To summarize, I have an application that takes a set of input files, produces a tree from the data, and then writes it out to a text file as XML.
Currently, the entire tree is stored in memory before it is written out because during parsing we need to reference arbitrary nodes on the tree to either fetch or update its values.
The problem we are facing occurs when the tree becomes too big to store all of it in memory. The tree itself is very flat with only 4-6 levels of depth. It looks something like this
Root
Group
Record
Data
Data
Record
Data
Data
Data
...
...
Group
Record
...
There will always be one Root
node, and each node only has one type of child. However, there is no order to the way nodes are added to other nodes either: depending on how the data is formatted, you might add records to different groups, and you might add data to different records (as opposed to building one record for one group, and then moving on to another)
My first suggestion was to just throw more memory at our machine.

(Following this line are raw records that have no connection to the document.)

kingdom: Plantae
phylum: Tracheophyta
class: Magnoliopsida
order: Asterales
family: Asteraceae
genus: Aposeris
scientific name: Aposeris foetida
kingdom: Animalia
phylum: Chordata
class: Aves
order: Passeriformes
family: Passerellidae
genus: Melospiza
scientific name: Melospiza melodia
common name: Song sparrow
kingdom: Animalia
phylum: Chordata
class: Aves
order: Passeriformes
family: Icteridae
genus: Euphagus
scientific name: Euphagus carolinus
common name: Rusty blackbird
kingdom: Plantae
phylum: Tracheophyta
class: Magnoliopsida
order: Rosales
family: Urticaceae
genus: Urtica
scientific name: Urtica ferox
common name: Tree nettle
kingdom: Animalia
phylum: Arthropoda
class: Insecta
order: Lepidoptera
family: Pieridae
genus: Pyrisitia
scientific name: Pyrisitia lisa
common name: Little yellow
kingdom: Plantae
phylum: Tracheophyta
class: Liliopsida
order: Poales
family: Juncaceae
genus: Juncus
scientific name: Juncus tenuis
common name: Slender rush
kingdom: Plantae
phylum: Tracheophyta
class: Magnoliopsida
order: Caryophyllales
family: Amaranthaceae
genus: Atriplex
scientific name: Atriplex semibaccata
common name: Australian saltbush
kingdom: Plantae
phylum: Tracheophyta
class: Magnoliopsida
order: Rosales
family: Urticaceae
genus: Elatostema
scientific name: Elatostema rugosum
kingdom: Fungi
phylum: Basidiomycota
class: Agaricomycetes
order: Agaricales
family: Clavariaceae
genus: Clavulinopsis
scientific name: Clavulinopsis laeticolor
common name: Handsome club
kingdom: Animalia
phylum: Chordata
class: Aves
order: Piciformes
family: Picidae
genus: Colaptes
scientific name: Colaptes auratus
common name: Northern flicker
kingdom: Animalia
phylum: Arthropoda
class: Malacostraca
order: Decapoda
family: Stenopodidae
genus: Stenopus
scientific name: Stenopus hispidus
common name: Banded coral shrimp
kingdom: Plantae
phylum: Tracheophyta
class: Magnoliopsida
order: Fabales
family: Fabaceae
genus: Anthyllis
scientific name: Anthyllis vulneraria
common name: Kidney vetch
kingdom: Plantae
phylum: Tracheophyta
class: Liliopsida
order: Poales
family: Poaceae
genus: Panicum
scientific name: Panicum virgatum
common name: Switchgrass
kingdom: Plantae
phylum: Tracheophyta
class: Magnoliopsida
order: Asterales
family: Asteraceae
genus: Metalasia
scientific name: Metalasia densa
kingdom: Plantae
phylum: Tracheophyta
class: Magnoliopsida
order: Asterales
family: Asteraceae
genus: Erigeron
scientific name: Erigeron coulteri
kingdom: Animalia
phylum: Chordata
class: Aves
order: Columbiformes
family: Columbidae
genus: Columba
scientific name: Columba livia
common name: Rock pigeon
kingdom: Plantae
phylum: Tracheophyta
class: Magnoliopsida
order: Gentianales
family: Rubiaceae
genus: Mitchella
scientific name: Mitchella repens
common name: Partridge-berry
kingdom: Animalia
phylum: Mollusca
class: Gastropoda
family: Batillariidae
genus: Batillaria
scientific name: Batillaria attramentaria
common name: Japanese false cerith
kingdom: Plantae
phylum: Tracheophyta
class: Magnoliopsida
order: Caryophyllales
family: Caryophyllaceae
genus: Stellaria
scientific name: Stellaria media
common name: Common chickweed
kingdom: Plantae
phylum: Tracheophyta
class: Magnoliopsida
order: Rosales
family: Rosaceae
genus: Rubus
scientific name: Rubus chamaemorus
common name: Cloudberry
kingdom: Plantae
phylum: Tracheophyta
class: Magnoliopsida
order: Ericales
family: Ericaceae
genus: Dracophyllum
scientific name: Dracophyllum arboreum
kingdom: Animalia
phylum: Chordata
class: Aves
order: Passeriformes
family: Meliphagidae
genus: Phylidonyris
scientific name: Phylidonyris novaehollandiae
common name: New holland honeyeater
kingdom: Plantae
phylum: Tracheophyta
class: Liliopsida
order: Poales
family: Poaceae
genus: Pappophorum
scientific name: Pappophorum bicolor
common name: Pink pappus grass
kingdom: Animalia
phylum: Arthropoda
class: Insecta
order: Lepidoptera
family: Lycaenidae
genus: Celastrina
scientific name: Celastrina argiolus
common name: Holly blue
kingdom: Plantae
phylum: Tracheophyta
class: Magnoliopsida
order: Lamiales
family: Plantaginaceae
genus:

We're running the tool on a 64-bit windows machine, so if we're running out of memory, then we just need to get more memory. But that suggestion wasn't taken.
The next idea I had was to write out nodes whenever the tree was taking up too much space in memory, but because data can be added to a particular record at any time, it becomes difficult to determine when we are actually done with a record or not. Especially if we need to refer back to a record, and it's already been written out.
There are several others options such as optimizing the way the tree is designed (since each node takes up a fairly large amount of memory), but for this question I would like to know techniques for building and exporting large trees.